Now let us show that \(\mathcal {I}_2\ge 0\). Recall that, at any iteration \(1\le i\le n\), algorithm \(\mathcal {A}\) chooses a covering subset \(S'_i\) to exactly cover all elements belonging to the most represented group. Thus, we conclude that \(Sol_i\) contains at least as many elements as \(Sol^*_i\), minus those which may have already been exactly covered by a covering subset \(S'_{i'}\), \(i'<i\), in a previous iteration of \(\mathcal {A}\). Hence, \( |Sol_i| \ge |Sol^*_i/ \bigcup _{i'=1}^{i-1} Sol_{i'}| \,\,\, \forall \, 1\le i\le n\) (5). Since for any two sets A and B, we have \(|A/B|=|A|-|A\cap B|\), we know that \(|Sol^*_i/ \bigcup _{i'=1}^{i-1} Sol_{i'}|= |Sol^*_i| - |Sol^*_i \cap \bigcup _{i'=1}^{i-1} Sol_{i'}|\). Since \(x_i=|Sol_i|\) and \(x^*_i=|Sol^*_i|\), from (5) we have: \(x_i \ge x^*_i - |Sol^*_i \cap \bigcup _{i'=1}^{i-1} Sol_{i'}| \,\,\, \forall \, 1\le i\le n\) (6). Given that \(|Sol^*_i \cap \bigcup _{i'=1}^{i-1} Sol_{i'}|= | \bigcup _{i'=1}^{i-1} (Sol^*_{i} \cap Sol_{i'})|\), we can rewrite (6) as follows: \(x_{i} \ge x^*_i - | \bigcup _{i'=1}^{i-1} (Sol^*_i \cap Sol_{i'})| \,\,\, \forall \, 1\le i\le n\) (7). Recall that, by definition, \(\bigcup _{i'=1}^{i-1} (Sol^*_i \cap Sol_{i'}) = \bigcup _{i'=1}^{i-1} \varDelta _{i'}^{i}\). We also know that all \(\varDelta _{i'}^{i}\) are pairwise disjoint, again by definition; and since \(\delta ^i_{i'}=|\varDelta _{i'}^{i}|\), inequality (7)  becomes: \(x_i \ge x^*_i - \sum _{i'=1}^{i-1} \delta _{i'}^{i}\) (8). This inequality is true for any \(1\le i\le n\).

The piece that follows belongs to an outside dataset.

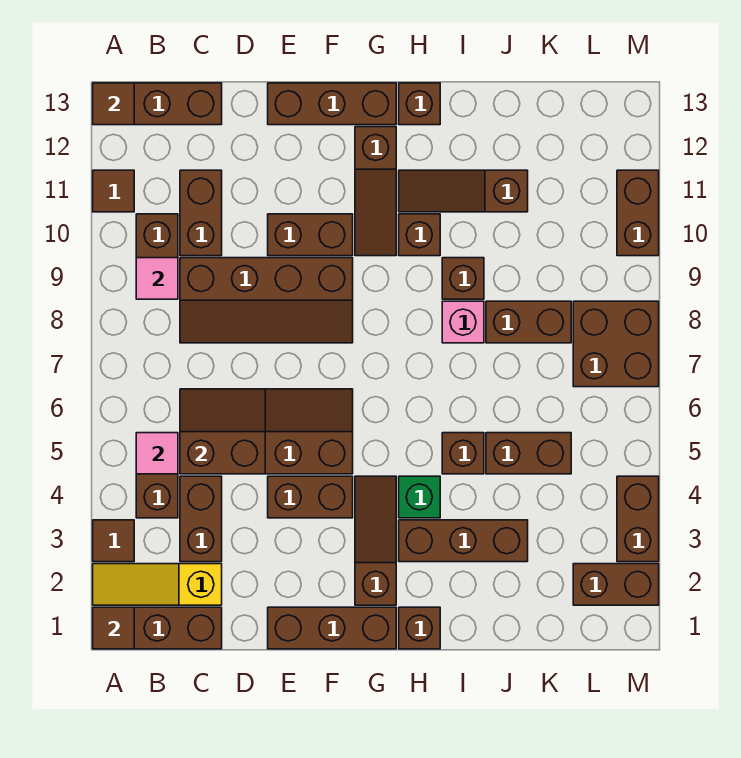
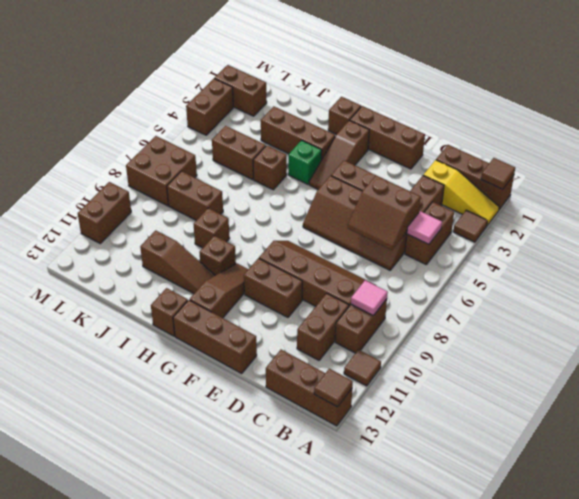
pink 1x1 brick [442,301,484,343] -> none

Thus, if we sum it for every \(1\le i\le n\), we obtain: \(\sum _{i=1}^{n} x_i \ge \sum _{i=1}^{n} x^*_i - \sum _{i=1}^{n} \sum _{i'=1}^{i-1} \delta _{i'}^{i}\), which we can rewrite: \(\sum _{i=1}^{n} x_i + \sum _{i=1}^{n} \sum _{i'=1}^{i-1} \delta _{i'}^{i} - \sum _{i=1}^{n} x^*_i \ge 0\) (9). We are now ready to conclude, as it can be seen that the left term of (9) is exactly \(\mathcal {I}_2\). For this, it suffices to note that \(\sum _{i=1}^{n} \sum _{i'=1}^{i-1} \delta _{i'}^{i}\) in (9) can also be expressed as follows: \(\sum _{i=1}^{n} \sum _{j=i+1}^n \delta _i^j\). Altogether, this proves \(\mathcal {I}_2\ge 0\). Since we proved \(\mathcal {I}_1\ge 0\), we have \(\mathcal {I}_1+\mathcal {I}_2\ge 0\), which shows that \(N_{\mathcal {A}}\ge \frac{N^*}{2}\).

Proposition 7

The approximation ratio 2 for \(\mathcal {A}\) is tight.

5 Conclusion

In this paper, we have introduced the ESM problem and two of its variants, initially motivated by protein inference in mass spectrometry. For these problems, we have provided several algorithmic results, including computational complexity, parameterized complexity and approximation. Several questions remain open, for instance the following: is ESM strongly NP-hard? What is the complexity of ESM when each multiplicity in \(\mathcal {U}\) is unique? Can the 2-approximation ratio of Max-E ESM be improved, and which inapproximability ratio exists?